__原文摘录__.

【他鄉,故鄉】沈珮君/在1250度烈火迸出繁花(下)

孙超、魏彤珈夫妇漫步「田心窰」院中,地藏王菩萨在他们身后守护。(图/魏彤珈提供)

下一窑一定会更好

「忠于自己、永远忠于自己」,孙超2018年九十岁前夕获得「国家工艺成就奖」,主办单位为他拍摄了主题嵌入孙超名字的「超以象外」影片,他受访时说:「名利太短暂了,哎呀,名利有什么了不起?」

绝非矫情。对名利,他近乎无求;对自己,他极端苛求。

孙超在国立艺专毕业展前做了第一件大型群像,自觉不好,全部打掉,只留了一个头部,美术科主任李梅树刚好经过,非常生气:「你现在做得再不好,也是你现在这个时期的作品。你不满意,我又什么时候满意过自己作品?如果都打掉了,你一辈子也不会有一件作品可以留下来。」听起来是责备,其实是爱护。但是,孙超就是受不了有缺点,「不满意,就用榔头打掉」,这一直是他对待作品的准则。

__数据集__.
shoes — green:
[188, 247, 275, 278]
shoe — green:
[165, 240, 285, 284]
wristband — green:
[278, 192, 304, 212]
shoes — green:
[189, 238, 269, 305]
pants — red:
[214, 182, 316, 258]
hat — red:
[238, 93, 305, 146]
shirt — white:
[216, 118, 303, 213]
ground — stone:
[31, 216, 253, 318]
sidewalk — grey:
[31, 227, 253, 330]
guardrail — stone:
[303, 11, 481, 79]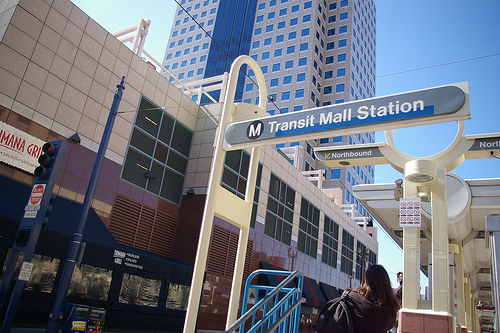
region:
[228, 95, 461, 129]
M transit mall station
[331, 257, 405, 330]
Woman with black backpack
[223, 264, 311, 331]
Bright blue hand rail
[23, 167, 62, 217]
DO NOT ENTER sign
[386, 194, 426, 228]
Small white sign with 'DO-NOTS'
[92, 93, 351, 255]
Building with lots of windows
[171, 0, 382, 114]
Skyscraper with blue windows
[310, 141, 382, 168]
Sign reading Northbound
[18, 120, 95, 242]
Traffic light indicating Stop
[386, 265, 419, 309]
Large woman in the background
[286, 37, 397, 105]
the building is blue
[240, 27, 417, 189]
the building is blue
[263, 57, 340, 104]
the building is blue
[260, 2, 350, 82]
the building is blue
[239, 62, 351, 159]
the building is blue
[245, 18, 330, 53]
the building is blue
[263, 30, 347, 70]
the building is blue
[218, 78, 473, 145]
blue and white train sign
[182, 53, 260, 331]
white metal tube pole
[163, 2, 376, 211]
glass and grey cement sky scraper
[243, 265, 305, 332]
teal blue metal railing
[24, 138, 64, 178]
blue metal stop light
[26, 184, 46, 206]
do not enter sign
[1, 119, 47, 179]
store sign on wall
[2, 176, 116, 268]
blue fabric awning on building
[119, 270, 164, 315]
glass window on wall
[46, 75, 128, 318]
blue metal pole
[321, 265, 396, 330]
a woman carrying a backpack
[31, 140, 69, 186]
a traffic signal light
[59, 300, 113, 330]
2 newspaper boxes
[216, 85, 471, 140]
a subway directional sign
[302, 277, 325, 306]
a blue awning with a red stripe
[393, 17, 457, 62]
a clear, blue sky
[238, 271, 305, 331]
a blue metal hand rail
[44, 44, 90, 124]
part of a tiled building facade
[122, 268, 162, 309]
a clear plastic building window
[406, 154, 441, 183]
a white light fixture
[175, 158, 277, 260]
the post is white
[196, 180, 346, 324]
the post is white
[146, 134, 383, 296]
the post is white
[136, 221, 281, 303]
the post is white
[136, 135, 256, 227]
the post is white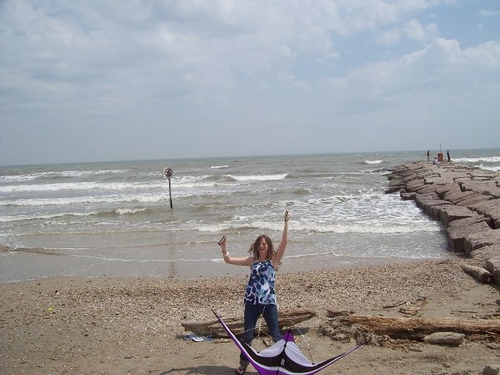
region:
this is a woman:
[194, 201, 339, 345]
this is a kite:
[194, 296, 369, 372]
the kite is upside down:
[186, 293, 381, 373]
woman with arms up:
[199, 210, 323, 272]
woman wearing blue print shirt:
[231, 261, 288, 329]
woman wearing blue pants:
[228, 290, 288, 365]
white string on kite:
[214, 265, 331, 359]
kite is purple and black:
[208, 305, 377, 372]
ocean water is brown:
[48, 168, 408, 253]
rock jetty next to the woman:
[382, 142, 499, 312]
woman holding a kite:
[170, 197, 335, 374]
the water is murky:
[40, 142, 355, 232]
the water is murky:
[222, 156, 309, 218]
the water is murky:
[190, 158, 304, 242]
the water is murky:
[187, 144, 272, 212]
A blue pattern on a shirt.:
[243, 256, 278, 306]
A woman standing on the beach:
[216, 208, 293, 370]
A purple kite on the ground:
[211, 305, 365, 372]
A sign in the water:
[162, 165, 175, 208]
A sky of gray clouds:
[2, 4, 494, 142]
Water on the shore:
[3, 167, 145, 284]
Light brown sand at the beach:
[7, 280, 175, 371]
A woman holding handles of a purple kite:
[210, 208, 366, 371]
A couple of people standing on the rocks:
[426, 148, 452, 163]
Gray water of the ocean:
[1, 157, 428, 228]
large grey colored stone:
[446, 225, 486, 251]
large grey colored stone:
[448, 212, 488, 229]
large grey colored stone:
[441, 203, 469, 223]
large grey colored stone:
[484, 200, 499, 222]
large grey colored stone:
[458, 193, 488, 205]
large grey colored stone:
[445, 187, 468, 203]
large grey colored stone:
[406, 178, 422, 189]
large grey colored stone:
[403, 173, 415, 183]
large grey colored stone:
[422, 175, 455, 183]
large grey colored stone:
[473, 174, 488, 181]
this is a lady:
[189, 218, 339, 366]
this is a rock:
[450, 212, 488, 254]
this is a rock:
[441, 197, 480, 232]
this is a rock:
[410, 190, 458, 230]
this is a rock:
[447, 180, 472, 227]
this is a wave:
[217, 179, 285, 211]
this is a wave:
[243, 190, 318, 252]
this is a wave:
[326, 205, 371, 242]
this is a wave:
[263, 202, 315, 242]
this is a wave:
[26, 184, 94, 226]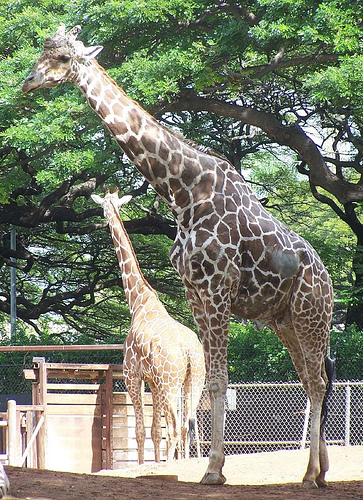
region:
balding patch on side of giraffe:
[246, 235, 316, 306]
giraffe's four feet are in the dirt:
[163, 446, 339, 497]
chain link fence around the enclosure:
[232, 326, 354, 490]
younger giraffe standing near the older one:
[75, 174, 315, 474]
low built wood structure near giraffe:
[13, 343, 203, 486]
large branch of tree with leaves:
[21, 263, 107, 354]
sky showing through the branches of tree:
[207, 88, 362, 198]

__待办任务__. 请把原文摘录的全文原样提取出来，一字不改。 这些条目在此用不到。

__结果__.
【他鄉,故鄉】沈珮君/在1250度烈火迸出繁花(下)

孙超、魏彤珈夫妇漫步「田心窰」院中,地藏王菩萨在他们身后守护。(图/魏彤珈提供)

下一窑一定会更好

「忠于自己、永远忠于自己」,孙超2018年九十岁前夕获得「国家工艺成就奖」,主办单位为他拍摄了主题嵌入孙超名字的「超以象外」影片,他受访时说:「名利太短暂了,哎呀,名利有什么了不起?」

绝非矫情。对名利,他近乎无求;对自己,他极端苛求。

孙超在国立艺专毕业展前做了第一件大型群像,自觉不好,全部打掉,只留了一个头部,美术科主任李梅树刚好经过,非常生气:「你现在做得再不好,也是你现在这个时期的作品。你不满意,我又什么时候满意过自己作品?如果都打掉了,你一辈子也不会有一件作品可以留下来。」听起来是责备,其实是爱护。但是,孙超就是受不了有缺点,「不满意,就用榔头打掉」,这一直是他对待作品的准则。